T-Shirt Software Reccomendation

I wish to get into the Print On Demand game. I understand the people who are just looking to “profit while they sleep” on Merch are using Place-It and Canva. I have talent and I’m wanting to use that capability to make a little coin, and feel I can do better than using other people’s, all be it crappy, clip art.
I’ve been using Inscape for design work but understand that it’s RGB profile does not support printed items.
I CAN NOT afford Adobe, I CAN afford Affinity Designer. Is this a good choice? If so what canvas sizes are recommended? If not, please recommend a budget friendly platform.
Thank you.

Yes, Affinity Designer is a fine choice for what you’ve described.

I have no opinion about print on demand other than that it’s a long shot for making money. There are likely a million people competing in that space.

As for RGB, it’s often fine for printing unless the printer requests CMYK. Yeah, RGB needs to be converted into subtractive color channels before printing, but that’s often done by the printer — especially with digital work where even CMYK is reseparated into the six colors common in digital printing.

You can use inkscape and sign the color profile

Scribus is free, and you import your design here.
And then make the pdf or file format for output.

Inkscape is like illustrator.
Scribus is like InDesign.

Typically you design in illustrator and can output from illustrator. But people like to use a page layout tool to scale a single design to the right size for output.

So you could design a 10x10mm design in inkscape.
Place this into scribus page of 1000x 1000mm and output it. Then you could change this to 200x 200 etc.

Or just use Affinity.
At least it has native support for cmyk.

Understood. What canvas size would you recommend for t-shirts? Are there multiple?

Thank you. I’ve been wanting to pull the trigger on Affinity for a while now, so that’s the route I’m going.

What cavas size are kids t-shirts? What ages?
What body type sizes? xs, s, m, l, xl, xxl, xxxl etc.

For someone looking to launch a business and beat the competition you have a lot to learn.
A simple google search will alert you to the correct sizes.

However, you don’t need to create the artwork in all sizes required.
You just increase it by percentages on output.

Usually around A3 size or even A2 size - and @300 ppi (for wiggle room) if designing raster images.
With raster image start as large as you can - as you can scale down, but scaling up loses quality.

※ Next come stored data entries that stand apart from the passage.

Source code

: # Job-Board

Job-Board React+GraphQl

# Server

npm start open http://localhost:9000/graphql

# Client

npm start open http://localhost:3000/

If you’re designing vector images then you can design at A6 size and output to any size you want.
You just output your A6 at 400% to get A2 size.
Resolution is non-existent in pure vector work.

That depends on the size of the artwork and the size of the shirt. The canvas size of the file shouldn’t be the same size as the t-shirt. The canvas size should simply be the size of whatever artwork you determine will fit the spot on which the artwork will be placed.

If it’s vector artwork (which it usually should be for t-shirts), you can scale the artwork to fit as @Smurf2 suggest. Having used online t-shirt printers in the past, the usual routine is to upload the vector file, position it on one of their t-shirt templates, scale it to whatever size you need, and hit the OK button. Whether this is applicable to what you have in mind, I don’t know.

Why don’t you go straight to the horse’s mouth, and phone up the print provider?

You need to pick a marketplace and upload art to THEIR specifications, not ours. If I were just creating the art, I’d go for the largest size output they do, or even larger. You can always make digital art smaller. But not always larger. Especially raster art.

I am using ADOBE ILLUSTRATOR and CORELDRAW GRAPHICS SUITE for this purpose. You may try this.
Good Luck!

About 6 months ago the OP stated they could not afford Adobe.
Coreldraw is also not free. For the professional level software it’s $550 for the 2021 version or $23 per month for the 2022 version
Or $300 for the Standard version.

Standalone Adobe Illustrator is $20.99 per month with nothing else included (no stock)

Affinity Designer is currently on sale for half price. A whopping $26.99 for the full package (it’s usually $54.99.) One time only. No subscription.

Wonder if the OP has made their millions by now…

Canvas size 4500*5400 is standard for POD t-shirt design. Actually I always use Adobe Illustrator. But Affinity is good too!

Can’t say it enough times…
The size of the art is determined by the print provider.

I actually have a t-shirt at home that is 100% coverage of the shirt including the sleeves. Dye sub polyester. Awful to wear but it sure looks pretty.